SUPPLIED MATERIAL START

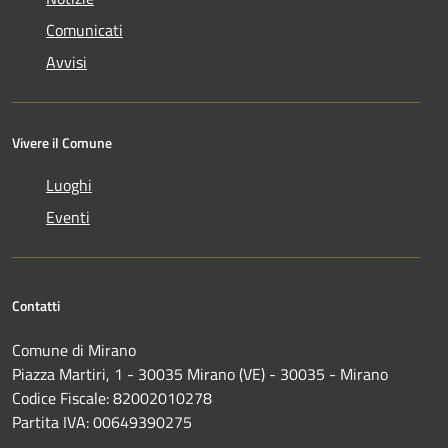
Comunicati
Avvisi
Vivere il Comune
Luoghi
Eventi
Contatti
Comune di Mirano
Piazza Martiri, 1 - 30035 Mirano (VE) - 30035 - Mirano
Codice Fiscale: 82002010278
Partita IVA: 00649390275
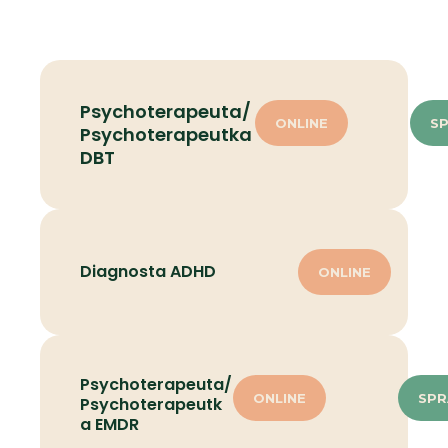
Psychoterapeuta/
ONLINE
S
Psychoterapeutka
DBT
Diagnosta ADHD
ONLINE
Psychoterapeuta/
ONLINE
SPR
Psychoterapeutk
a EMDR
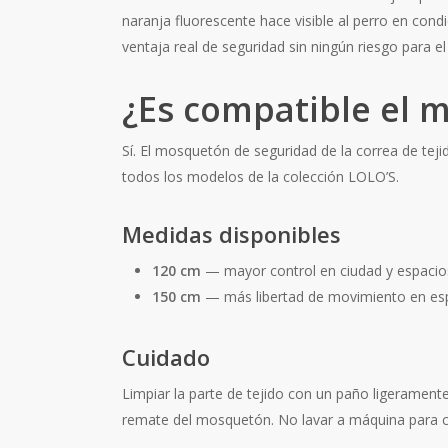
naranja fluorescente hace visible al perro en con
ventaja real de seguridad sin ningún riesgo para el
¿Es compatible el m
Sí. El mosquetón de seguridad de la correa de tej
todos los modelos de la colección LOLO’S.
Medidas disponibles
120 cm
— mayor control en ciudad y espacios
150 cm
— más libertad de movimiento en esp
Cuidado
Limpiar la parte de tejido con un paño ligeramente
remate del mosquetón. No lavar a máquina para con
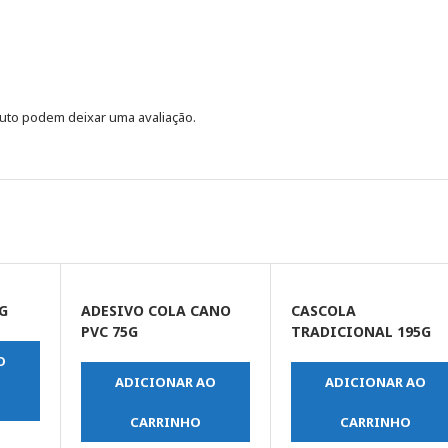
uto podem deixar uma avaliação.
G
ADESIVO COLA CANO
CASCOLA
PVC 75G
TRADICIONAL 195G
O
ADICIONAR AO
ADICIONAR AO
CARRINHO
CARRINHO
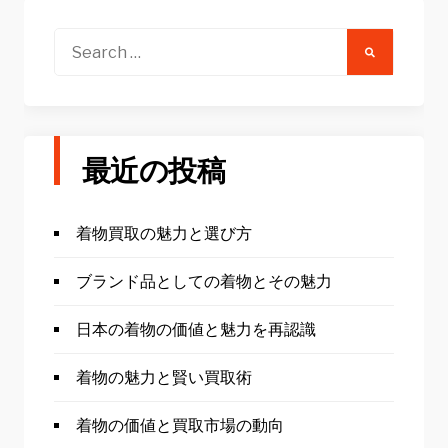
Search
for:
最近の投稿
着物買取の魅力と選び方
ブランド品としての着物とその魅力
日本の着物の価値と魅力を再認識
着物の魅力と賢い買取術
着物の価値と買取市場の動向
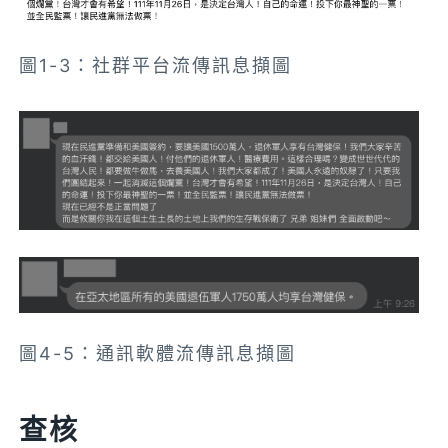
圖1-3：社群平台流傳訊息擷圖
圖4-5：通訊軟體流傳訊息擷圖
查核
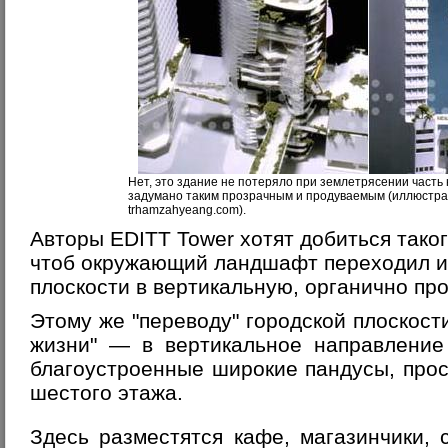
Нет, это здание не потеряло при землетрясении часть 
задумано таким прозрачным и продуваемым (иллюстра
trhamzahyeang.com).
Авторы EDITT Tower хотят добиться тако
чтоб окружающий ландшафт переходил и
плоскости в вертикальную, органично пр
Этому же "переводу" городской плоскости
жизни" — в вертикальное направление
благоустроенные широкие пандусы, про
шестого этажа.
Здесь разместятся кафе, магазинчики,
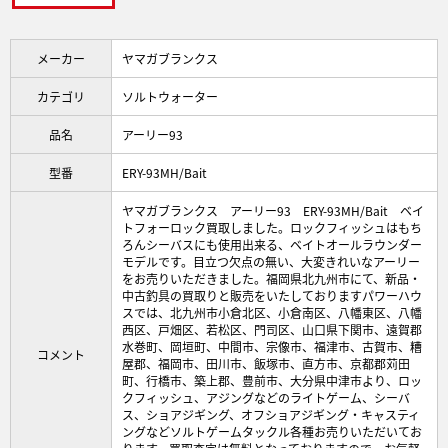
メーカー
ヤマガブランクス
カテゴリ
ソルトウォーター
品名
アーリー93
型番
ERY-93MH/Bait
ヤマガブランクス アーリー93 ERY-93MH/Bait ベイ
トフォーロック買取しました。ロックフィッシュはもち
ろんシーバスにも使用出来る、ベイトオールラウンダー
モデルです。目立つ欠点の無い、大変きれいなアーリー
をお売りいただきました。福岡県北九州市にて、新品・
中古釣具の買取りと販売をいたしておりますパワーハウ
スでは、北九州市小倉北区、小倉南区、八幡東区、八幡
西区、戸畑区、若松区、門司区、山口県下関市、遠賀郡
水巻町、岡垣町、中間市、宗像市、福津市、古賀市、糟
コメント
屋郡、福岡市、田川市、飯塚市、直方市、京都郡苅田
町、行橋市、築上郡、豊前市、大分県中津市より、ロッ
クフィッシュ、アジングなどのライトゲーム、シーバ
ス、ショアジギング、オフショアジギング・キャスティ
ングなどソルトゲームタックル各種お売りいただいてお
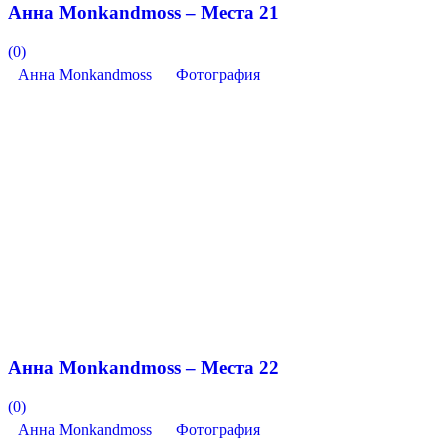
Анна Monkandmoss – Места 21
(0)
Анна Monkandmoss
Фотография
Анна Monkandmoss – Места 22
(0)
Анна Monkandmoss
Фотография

SUPPLIED MATERIAL END
SUPPLIED MATERIAL START

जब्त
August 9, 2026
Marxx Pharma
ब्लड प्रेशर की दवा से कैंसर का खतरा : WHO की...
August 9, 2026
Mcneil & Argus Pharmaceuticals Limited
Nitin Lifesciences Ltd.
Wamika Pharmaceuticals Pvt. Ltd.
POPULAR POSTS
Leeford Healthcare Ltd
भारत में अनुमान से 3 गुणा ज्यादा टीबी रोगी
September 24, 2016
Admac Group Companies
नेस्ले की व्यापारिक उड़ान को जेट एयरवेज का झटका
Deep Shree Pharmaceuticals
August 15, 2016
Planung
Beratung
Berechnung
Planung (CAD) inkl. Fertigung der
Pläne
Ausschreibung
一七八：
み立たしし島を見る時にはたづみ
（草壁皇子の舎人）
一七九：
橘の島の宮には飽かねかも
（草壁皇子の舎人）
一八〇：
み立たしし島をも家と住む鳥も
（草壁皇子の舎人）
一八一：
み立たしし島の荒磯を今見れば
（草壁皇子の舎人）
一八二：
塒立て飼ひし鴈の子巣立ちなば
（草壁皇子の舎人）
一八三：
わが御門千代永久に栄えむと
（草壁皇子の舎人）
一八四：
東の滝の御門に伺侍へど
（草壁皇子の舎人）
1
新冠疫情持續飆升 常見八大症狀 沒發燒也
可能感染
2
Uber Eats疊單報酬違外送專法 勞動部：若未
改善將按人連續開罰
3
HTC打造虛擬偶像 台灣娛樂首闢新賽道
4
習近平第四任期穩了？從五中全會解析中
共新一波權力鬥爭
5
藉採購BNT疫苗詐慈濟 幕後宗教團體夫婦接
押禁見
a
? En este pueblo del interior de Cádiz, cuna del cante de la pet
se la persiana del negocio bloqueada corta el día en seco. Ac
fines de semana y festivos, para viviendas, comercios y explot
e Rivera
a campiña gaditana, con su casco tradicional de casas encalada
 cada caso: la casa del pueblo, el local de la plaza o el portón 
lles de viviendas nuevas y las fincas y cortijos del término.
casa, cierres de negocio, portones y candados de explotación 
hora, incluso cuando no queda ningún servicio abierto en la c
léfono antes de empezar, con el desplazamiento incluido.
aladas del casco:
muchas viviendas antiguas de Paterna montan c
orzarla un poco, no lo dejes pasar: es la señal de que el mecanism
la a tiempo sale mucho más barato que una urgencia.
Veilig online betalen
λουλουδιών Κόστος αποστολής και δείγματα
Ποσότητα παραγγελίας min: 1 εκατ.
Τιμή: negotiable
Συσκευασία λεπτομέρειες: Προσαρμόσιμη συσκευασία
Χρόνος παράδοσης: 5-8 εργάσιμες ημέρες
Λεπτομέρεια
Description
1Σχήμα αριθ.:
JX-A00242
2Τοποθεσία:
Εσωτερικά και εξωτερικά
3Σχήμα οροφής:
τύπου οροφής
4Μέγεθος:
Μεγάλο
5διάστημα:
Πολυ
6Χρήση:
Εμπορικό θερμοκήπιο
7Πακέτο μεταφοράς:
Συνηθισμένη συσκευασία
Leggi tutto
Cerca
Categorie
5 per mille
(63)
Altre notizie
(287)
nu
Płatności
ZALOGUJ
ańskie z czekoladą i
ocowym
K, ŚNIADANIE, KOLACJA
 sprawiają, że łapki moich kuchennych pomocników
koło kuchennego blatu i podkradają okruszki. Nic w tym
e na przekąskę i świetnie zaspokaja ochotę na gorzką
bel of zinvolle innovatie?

SUPPLIED MATERIAL END
SUPPLIED MATERIAL START

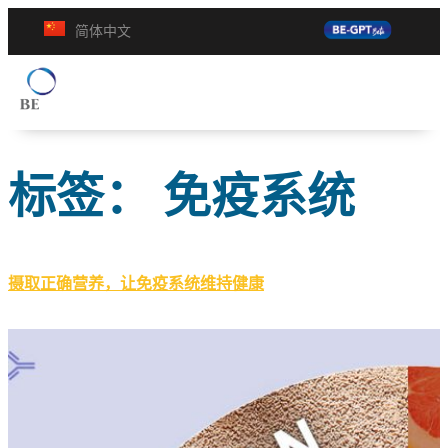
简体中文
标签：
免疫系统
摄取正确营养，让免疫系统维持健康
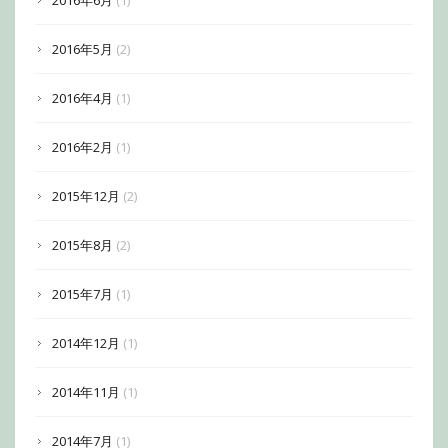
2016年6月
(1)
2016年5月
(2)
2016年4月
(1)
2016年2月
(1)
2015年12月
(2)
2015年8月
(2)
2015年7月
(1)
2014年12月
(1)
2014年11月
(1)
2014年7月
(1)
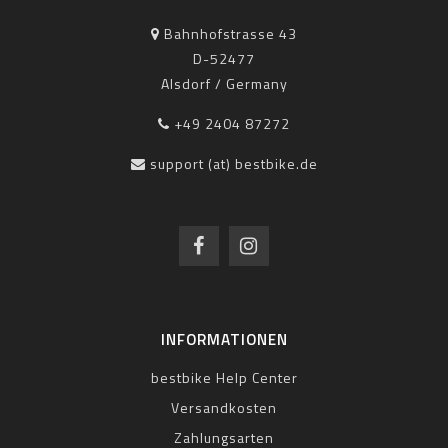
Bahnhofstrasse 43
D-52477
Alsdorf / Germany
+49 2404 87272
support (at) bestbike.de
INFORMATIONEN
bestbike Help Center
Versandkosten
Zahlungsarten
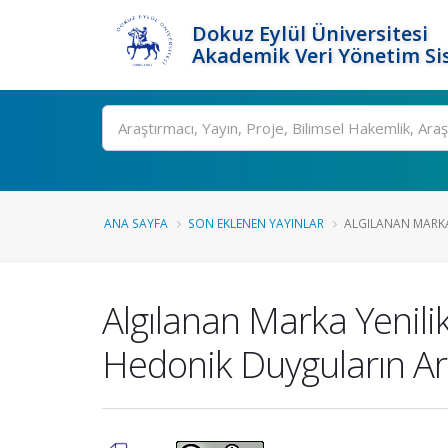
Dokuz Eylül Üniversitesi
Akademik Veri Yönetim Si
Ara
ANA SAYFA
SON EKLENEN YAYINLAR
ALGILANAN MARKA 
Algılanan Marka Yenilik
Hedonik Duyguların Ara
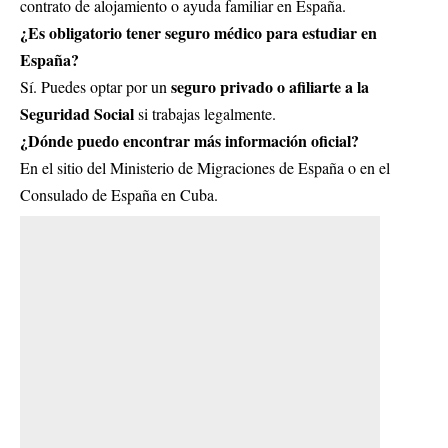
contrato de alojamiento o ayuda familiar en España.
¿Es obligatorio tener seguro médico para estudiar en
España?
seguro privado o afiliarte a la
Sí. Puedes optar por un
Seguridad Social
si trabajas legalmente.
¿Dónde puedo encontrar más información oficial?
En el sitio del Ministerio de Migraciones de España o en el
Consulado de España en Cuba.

SUPPLIED MATERIAL END

> _ASSIGNED TASK_: Find the line with "Algılanan Marka Yenilik" in the entries above. Set down exactly every line from it up to and including the line with "Consulado de España en Cuba.", images excluded.

> _ANSWER TO THIS TASK_:
Algılanan Marka Yenilik
Hedonik Duyguların Ara
contrato de alojamiento o ayuda familiar en España.
¿Es obligatorio tener seguro médico para estudiar en
España?
seguro privado o afiliarte a la
Sí. Puedes optar por un
Seguridad Social
si trabajas legalmente.
¿Dónde puedo encontrar más información oficial?
En el sitio del Ministerio de Migraciones de España o en el
Consulado de España en Cuba.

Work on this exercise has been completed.